=== Given text ===
▬▬▬

Page MenuHomePhabricator

Enable cross-domain API requests in API's JSON responses
Closed, ResolvedPublic

Description

I was hoping that the response from a GET request to Wikipedia's API[1] would include a CORS "Access-Control-Allow-Origin: *" header, so that it could be accessed by a client-side script running on any domain.

I ended up using the JSONP response as a workaround, but this is less secure than cross-origin JSON, and shouldn't really be necessary now that browsers support CORS headers.

Would it be possible to add an "Access-Control-Allow-Origin: *" header to the API's JSON responses?

[1] https://en.wikipedia.org/w/api.php?action=query&list=categorymembers&cmlimit=max&cmtype=subcat&format=json&cmtitle=Category:Set_theory


Version: unspecified
Severity: enhancement

Event Timeline

There are a very large number of changes, so older changes are hidden. Show Older Changes

For information, on every public wikis hosted in the WMF cluster, $wgCrossSiteAJAXdomains contains the following domains:

'*.wikipedia.org',
'*.wikinews.org',
'*.wiktionary.org',
'*.wikibooks.org',
'*.wikiversity.org',
'*.wikisource.org',
'wikisource.org',
'*.wikiquote.org',
'*.wikidata.org',
'*.wikivoyage.org',
'www.mediawiki.org',
'm.mediawiki.org',
'wikimediafoundation.org',
'advisory.wikimedia.org',
'auditcom.wikimedia.org',
'boardgovcom.wikimedia.org',
'board.wikimedia.org',
'chair.wikimedia.org',
'chapcom.wikimedia.org',
'collab.wikimedia.org',
'commons.wikimedia.org',
'donate.wikimedia.org',
'exec.wikimedia.org',
'grants.wikimedia.org',
'incubator.wikimedia.org',
'internal.wikimedia.org',
'login.wikimedia.org',
'meta.wikimedia.org',
'movementroles.wikimedia.org',
'office.wikimedia.org',
'otrs-wiki.wikimedia.org',
'outreach.wikimedia.org',
'quality.wikimedia.org',
'searchcom.wikimedia.org',
'spcom.wikimedia.org',
'species.wikimedia.org',
'steward.wikimedia.org',
'strategy.wikimedia.org',
'checkuser.wikimedia.org',
'internal.wikimedia.org',
'login.wikimedia.org',
'meta.wikimedia.org',
'movementroles.wikimedia.org',
'office.wikimedia.org',
'otrs-wiki.wikimedia.org',
'outreach.wikimedia.org',
'quality.wikimedia.org',
'searchcom.wikimedia.org',
'spcom.wikimedia.org',
'species.wikimedia.org',
'steward.wikimedia.org',
'strategy.wikimedia.org',
'usability.wikimedia.org',
'wikimania????.wikimedia.org',
'wikimaniateam.wikimedia.org'

This allows requests from one wiki to another.

This is disabled on private wikis hosted in the WMF cluster.

Regarding the clarification of intent provided in T88532, I could see the addition of support to the API for specifying "origin=*" meaning to return Access-Control-Allow-Origin: * (without any other CORS-related headers, particularly without Access-Control-Allow-Credentials) while also performing the same forcing of anonymous responses and refusal to provide tokens that are done for JSONP (see also Gerrit change 180430).

@csteipp, what do you think about that idea?

My attempt to more clearly phrase this task:

To allow client-side JavaScript applications to fetch information from MediaWiki APIs, add the following header to API responses, allowing the response to be read by an application running on a different domain:

Access-Control-Allow-Origin: *

In the current documentation for CORS usage in cross-site requests, it states:

"If the CORS origin check passes, MediaWiki will include the Access-Control-Allow-Credentials: true header in the response, so authentication cookies may be sent."

▬▬▬

Page-level text extractions:
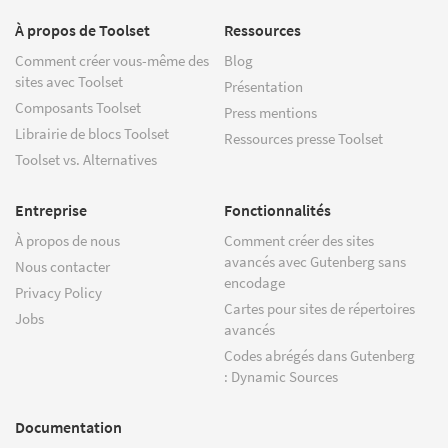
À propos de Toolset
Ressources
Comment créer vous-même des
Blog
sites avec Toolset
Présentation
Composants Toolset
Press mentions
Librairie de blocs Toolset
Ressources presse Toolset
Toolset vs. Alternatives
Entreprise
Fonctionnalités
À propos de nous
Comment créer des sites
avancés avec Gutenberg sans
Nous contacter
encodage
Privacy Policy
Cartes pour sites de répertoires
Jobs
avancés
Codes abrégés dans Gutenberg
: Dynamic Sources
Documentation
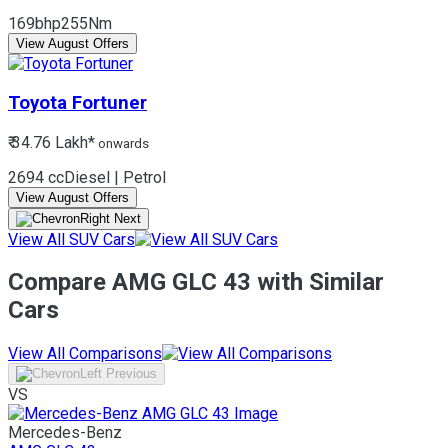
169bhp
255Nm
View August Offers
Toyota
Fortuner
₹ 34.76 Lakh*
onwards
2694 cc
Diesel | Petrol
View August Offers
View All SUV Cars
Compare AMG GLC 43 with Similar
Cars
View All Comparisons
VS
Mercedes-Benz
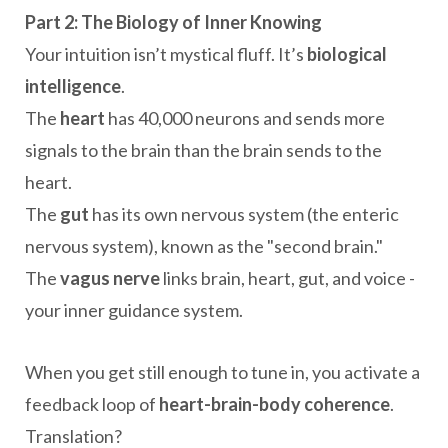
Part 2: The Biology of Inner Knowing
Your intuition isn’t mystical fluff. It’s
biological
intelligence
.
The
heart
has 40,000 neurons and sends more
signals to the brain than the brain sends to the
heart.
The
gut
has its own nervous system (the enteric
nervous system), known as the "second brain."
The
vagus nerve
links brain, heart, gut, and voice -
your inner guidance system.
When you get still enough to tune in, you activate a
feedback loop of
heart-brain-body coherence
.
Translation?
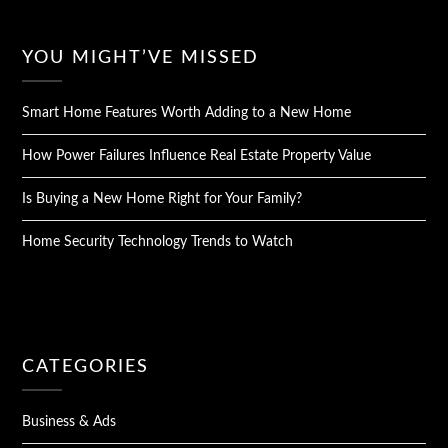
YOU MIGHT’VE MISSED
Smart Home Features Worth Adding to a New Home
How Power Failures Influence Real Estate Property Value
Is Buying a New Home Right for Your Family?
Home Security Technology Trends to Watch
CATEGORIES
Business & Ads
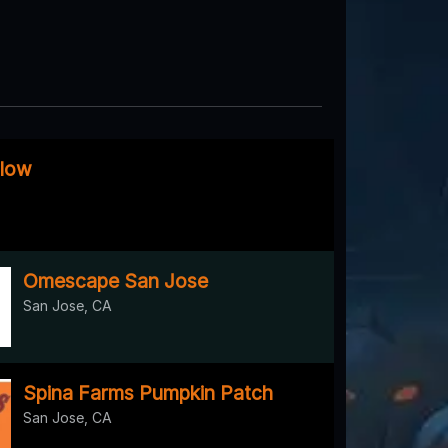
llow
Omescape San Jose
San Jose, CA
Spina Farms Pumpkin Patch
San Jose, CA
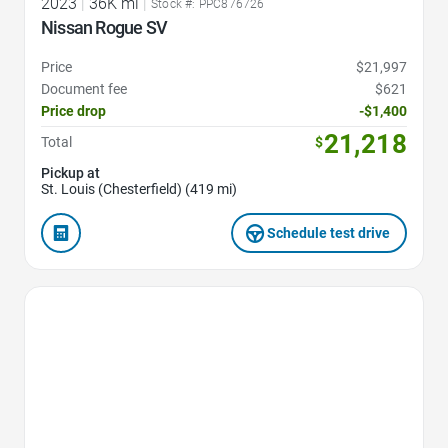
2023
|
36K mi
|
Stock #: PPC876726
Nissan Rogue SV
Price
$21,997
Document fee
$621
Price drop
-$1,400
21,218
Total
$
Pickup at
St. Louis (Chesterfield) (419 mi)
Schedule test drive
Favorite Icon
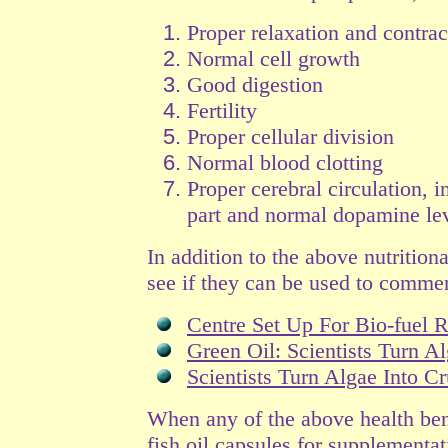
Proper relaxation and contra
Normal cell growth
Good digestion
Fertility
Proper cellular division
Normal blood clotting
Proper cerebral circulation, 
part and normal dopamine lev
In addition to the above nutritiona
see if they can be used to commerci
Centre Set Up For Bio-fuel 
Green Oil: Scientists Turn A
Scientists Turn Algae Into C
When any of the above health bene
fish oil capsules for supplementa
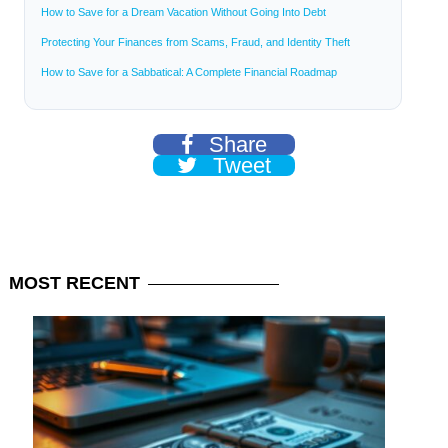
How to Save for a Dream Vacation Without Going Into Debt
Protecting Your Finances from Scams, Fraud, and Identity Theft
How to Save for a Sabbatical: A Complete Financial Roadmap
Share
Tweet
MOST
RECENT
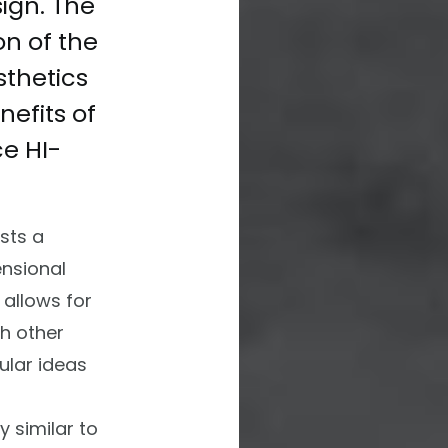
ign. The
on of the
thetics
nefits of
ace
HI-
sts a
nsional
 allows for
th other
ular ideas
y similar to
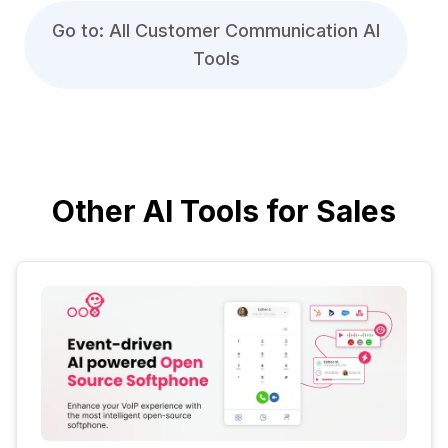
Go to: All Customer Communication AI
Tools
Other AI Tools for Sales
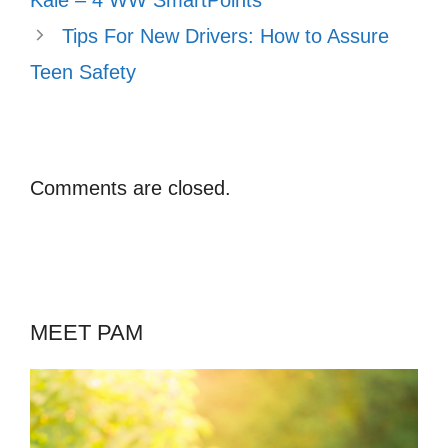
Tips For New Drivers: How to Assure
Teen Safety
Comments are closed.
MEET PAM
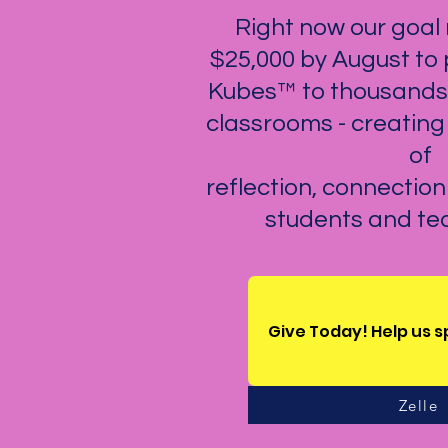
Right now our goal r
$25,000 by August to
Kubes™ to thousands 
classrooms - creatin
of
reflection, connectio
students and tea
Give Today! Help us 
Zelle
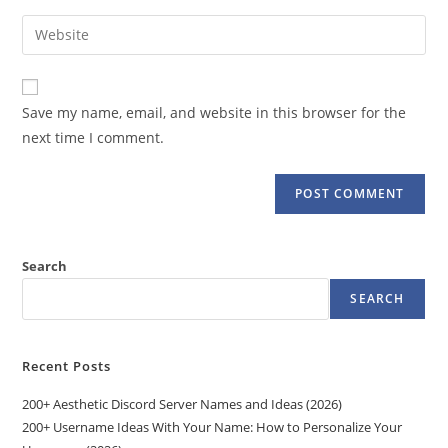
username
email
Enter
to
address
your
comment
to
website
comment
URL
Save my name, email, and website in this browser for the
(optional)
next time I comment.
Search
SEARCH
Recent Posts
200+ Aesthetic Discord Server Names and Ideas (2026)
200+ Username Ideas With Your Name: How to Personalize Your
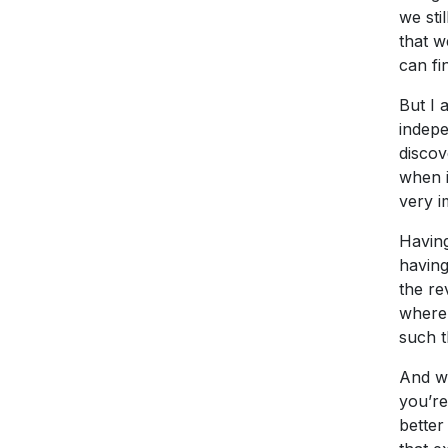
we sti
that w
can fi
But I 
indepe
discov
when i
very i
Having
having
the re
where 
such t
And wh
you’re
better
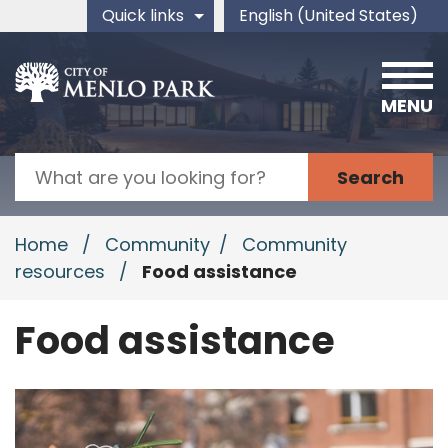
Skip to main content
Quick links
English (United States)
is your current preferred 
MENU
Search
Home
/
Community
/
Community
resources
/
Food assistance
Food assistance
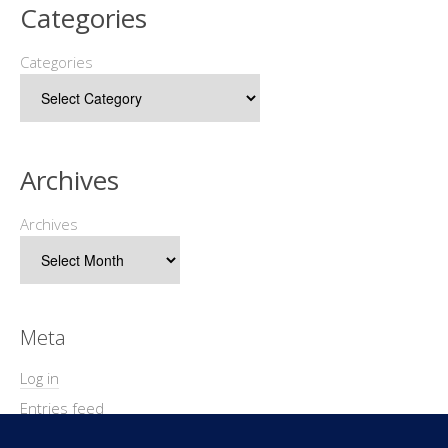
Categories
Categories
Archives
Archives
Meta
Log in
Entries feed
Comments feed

▬▬▬

=== Activity list ===
1. Could you substitute "Careers" for "Jobs" in the records, starting at their first line and ending at the line that contains "Documentation", and give those lines again with everything else unchanged and the pictures left out?
2. Can you proceed with the thread on cross-domain API requests, picking up right after its last sentence?

=== Answers to this exercise ===
1.
À propos de Toolset
Ressources
Comment créer vous-même des
Blog
sites avec Toolset
Présentation
Composants Toolset
Press mentions
Librairie de blocs Toolset
Ressources presse Toolset
Toolset vs. Alternatives
Entreprise
Fonctionnalités
À propos de nous
Comment créer des sites
avancés avec Gutenberg sans
Nous contacter
encodage
Privacy Policy
Cartes pour sites de répertoires
Careers
avancés
Codes abrégés dans Gutenberg
: Dynamic Sources
Documentation

2.
What it should also say -- once this is implemented -- is that if the CORS origin check doesn't pass, MediaWiki will not include the Access-Control-Allow-Credentials: true header in the response, so authentication cookies may not be sent, but MediaWiki will still include the Access-Control-Allow-Origin: * header so that unauthenticated requests can be accessed from any origin.

Notes:

eaton.alf set Security to None.

> I could see the addition of support to the API for specifying "origin=*" meaning to return Access-Control-Allow-Origin: *

This could be good, except it makes clients add an extra parameter -- it would be most straightforward to return Access-Control-Allow-Origin: * when no origin parameter is specified.

> I could see the addition of support to the API for specifying "origin=*" meaning to return Access-Control-Allow-Origin: *

This could be good, except it makes clients add an extra parameter -- it would be most straightforward to return Access-Control-Allow-Origin: * when no origin parameter is specified.

We need to have some trigger for "force anonymous response and no-tokens", we can't just blindly allow all origins because of the no-token part.

We might be able to use the presence of an Origin header without the origin parameter as such a trigger, but RFC 6454 § 7.3 explicitly allows the agent to give an Origin header even for same-origin requests so I'd be wary of doing that.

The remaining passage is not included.